Start of Document section

- Category: News
- Created on Wednesday, 04 April 2012 15:58
- Written by Amsterdam Herald
The Deetman commission has denied that it suppressed evidence of the practice when it published its report in December, which found that up to 20,000 children had been abused between 1945 and 1981.
A subsequent article in NRC Handelsblad revealed that the report had not included any evidence about castration even though the commission received detailed information of at least one case in writing.
The newspaper uncovered 50 cases in which underage boys in the care of the church were castrated after concerns were raised about their sexuality. A further ten cases have since come to light.
The commission's chairman, former mayor of The Hague Wim Deetman, has denied that information was suppressed. He has said he is prepared to widen his inquiries only if ‘Parliament has no doubts whatsoever about the integrity of the commission’.
The issue has also attracted controversy because of the role of former prime minister Vic Marijnen, who was director of a residential institution in the 1950s where dozens of boys are known to have been abused.
Information from archives showed that Marijnen personally intervened to save the perpetrators from jail sentences, but the Deetman report did not mention his actions. When questioned, Deetman claimed that to do so would have identified the victims.
Politicians in the lower house of parliament (Tweede Kamer) want to question scientists about medical practices in the postwar years to establish how widely castration was used at that time.
Deetman’s commission is carrying out further research into the alleged abuse of women and girls in church institutions.
The commission has also complained to the journalists’ council (Raad voor Journalistiek) about the NRC’s article on the basis that it alleges that information was covered up.
Opposition politicians have praised the tenacity of journalists investigating the case ‘thanks to whom the sexual abuse in the Roman Catholic Church was revealed in the first place’.

End of Document section
Start of Supplied entries

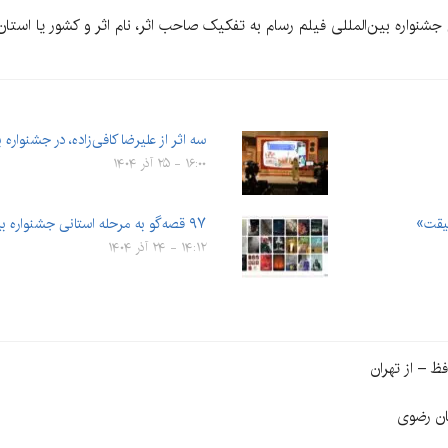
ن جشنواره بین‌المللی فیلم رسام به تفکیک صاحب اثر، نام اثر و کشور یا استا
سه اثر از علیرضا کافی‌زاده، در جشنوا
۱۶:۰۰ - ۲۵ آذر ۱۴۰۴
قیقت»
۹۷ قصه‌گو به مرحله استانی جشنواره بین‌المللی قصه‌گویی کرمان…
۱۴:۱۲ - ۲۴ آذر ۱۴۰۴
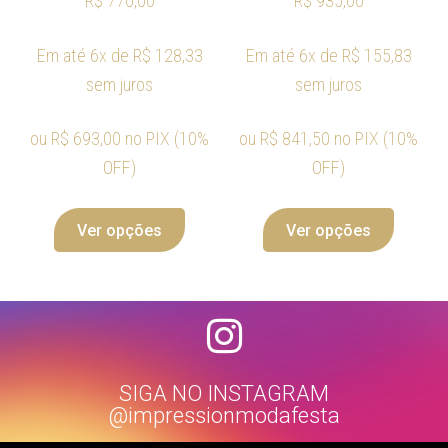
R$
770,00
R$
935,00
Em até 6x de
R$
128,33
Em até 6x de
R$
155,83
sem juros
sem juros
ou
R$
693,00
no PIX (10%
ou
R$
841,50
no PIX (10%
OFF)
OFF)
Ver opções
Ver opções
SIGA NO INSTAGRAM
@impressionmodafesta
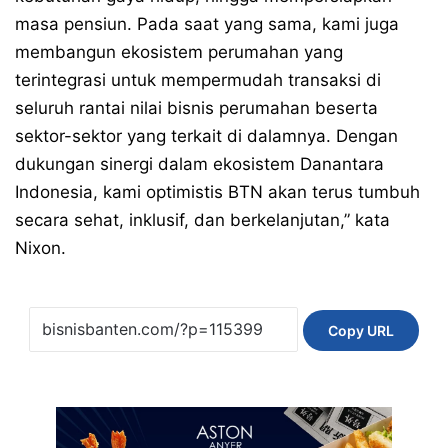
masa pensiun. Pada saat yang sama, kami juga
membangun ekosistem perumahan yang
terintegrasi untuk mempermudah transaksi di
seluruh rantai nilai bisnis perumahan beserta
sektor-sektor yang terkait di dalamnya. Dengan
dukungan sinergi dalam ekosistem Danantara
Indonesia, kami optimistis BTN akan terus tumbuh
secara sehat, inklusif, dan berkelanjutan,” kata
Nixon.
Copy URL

End of Supplied entries
Start of Supplied entries

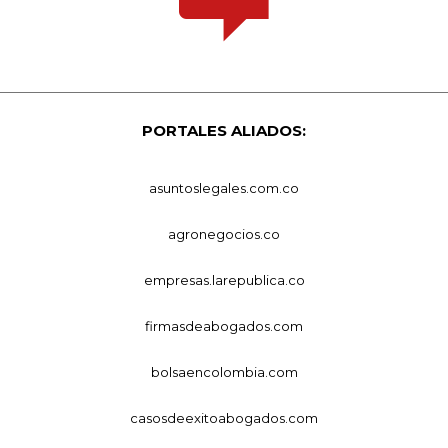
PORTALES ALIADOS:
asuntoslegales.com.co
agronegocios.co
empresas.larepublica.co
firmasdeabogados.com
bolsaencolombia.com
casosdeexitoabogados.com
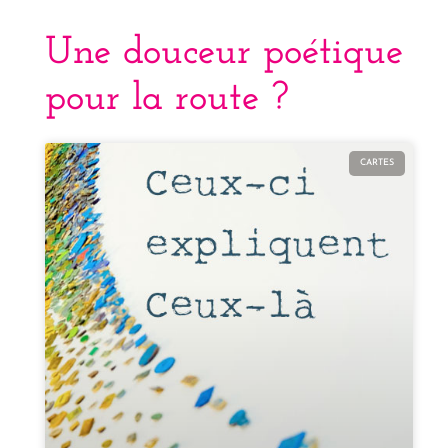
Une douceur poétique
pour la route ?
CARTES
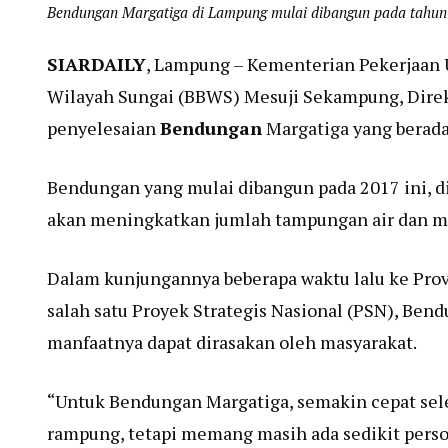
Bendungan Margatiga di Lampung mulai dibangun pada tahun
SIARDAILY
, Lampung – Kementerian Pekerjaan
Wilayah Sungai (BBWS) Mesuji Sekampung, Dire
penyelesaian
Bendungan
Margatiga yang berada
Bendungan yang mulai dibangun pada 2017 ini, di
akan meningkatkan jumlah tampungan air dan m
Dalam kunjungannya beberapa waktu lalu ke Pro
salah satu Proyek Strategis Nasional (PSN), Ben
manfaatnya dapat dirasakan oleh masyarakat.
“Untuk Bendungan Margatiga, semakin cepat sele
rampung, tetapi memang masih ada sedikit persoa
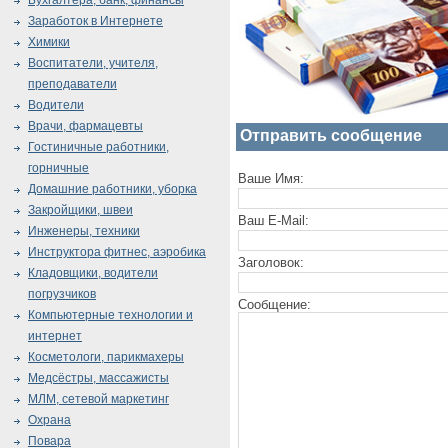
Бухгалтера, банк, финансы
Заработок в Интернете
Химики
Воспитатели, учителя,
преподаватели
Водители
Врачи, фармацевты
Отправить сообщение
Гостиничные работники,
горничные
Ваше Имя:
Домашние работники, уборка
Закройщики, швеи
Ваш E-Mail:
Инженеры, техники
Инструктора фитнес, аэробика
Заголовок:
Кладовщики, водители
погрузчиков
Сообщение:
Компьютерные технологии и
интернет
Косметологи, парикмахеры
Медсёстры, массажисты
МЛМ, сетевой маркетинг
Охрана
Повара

End of Supplied entries
Start of Supplied entries

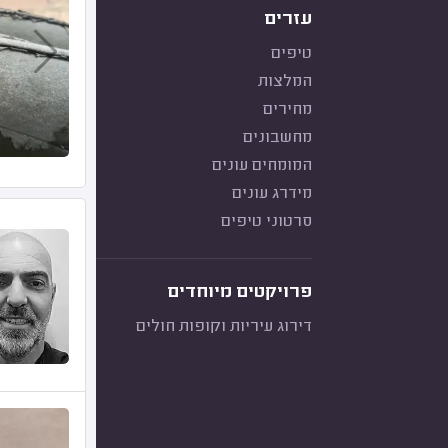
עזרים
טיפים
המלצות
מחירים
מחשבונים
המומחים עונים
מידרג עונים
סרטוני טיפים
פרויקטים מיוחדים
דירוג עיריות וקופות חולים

End of Supplied entries

■ What this exercise asks:
1. Which years or decades does the body of the Deetman commission article mention, not counting the creation date at the top? List them all.
2. Transcribe the Deetman commission article from "Deetman’s commission is" to "the first place’.".
3. According to the Deetman commission article, how many cases of castrated boys did the newspaper uncover?

■ Task-by-task solutions:
1. 1945, 1981, the 1950s

2.
Deetman’s commission is carrying out further research into the alleged abuse of women and girls in church institutions.
The commission has also complained to the journalists’ council (Raad voor Journalistiek) about the NRC’s article on the basis that it alleges that information was covered up.
Opposition politicians have praised the tenacity of journalists investigating the case ‘thanks to whom the sexual abuse in the Roman Catholic Church was revealed in the first place’.

3. 50 cases.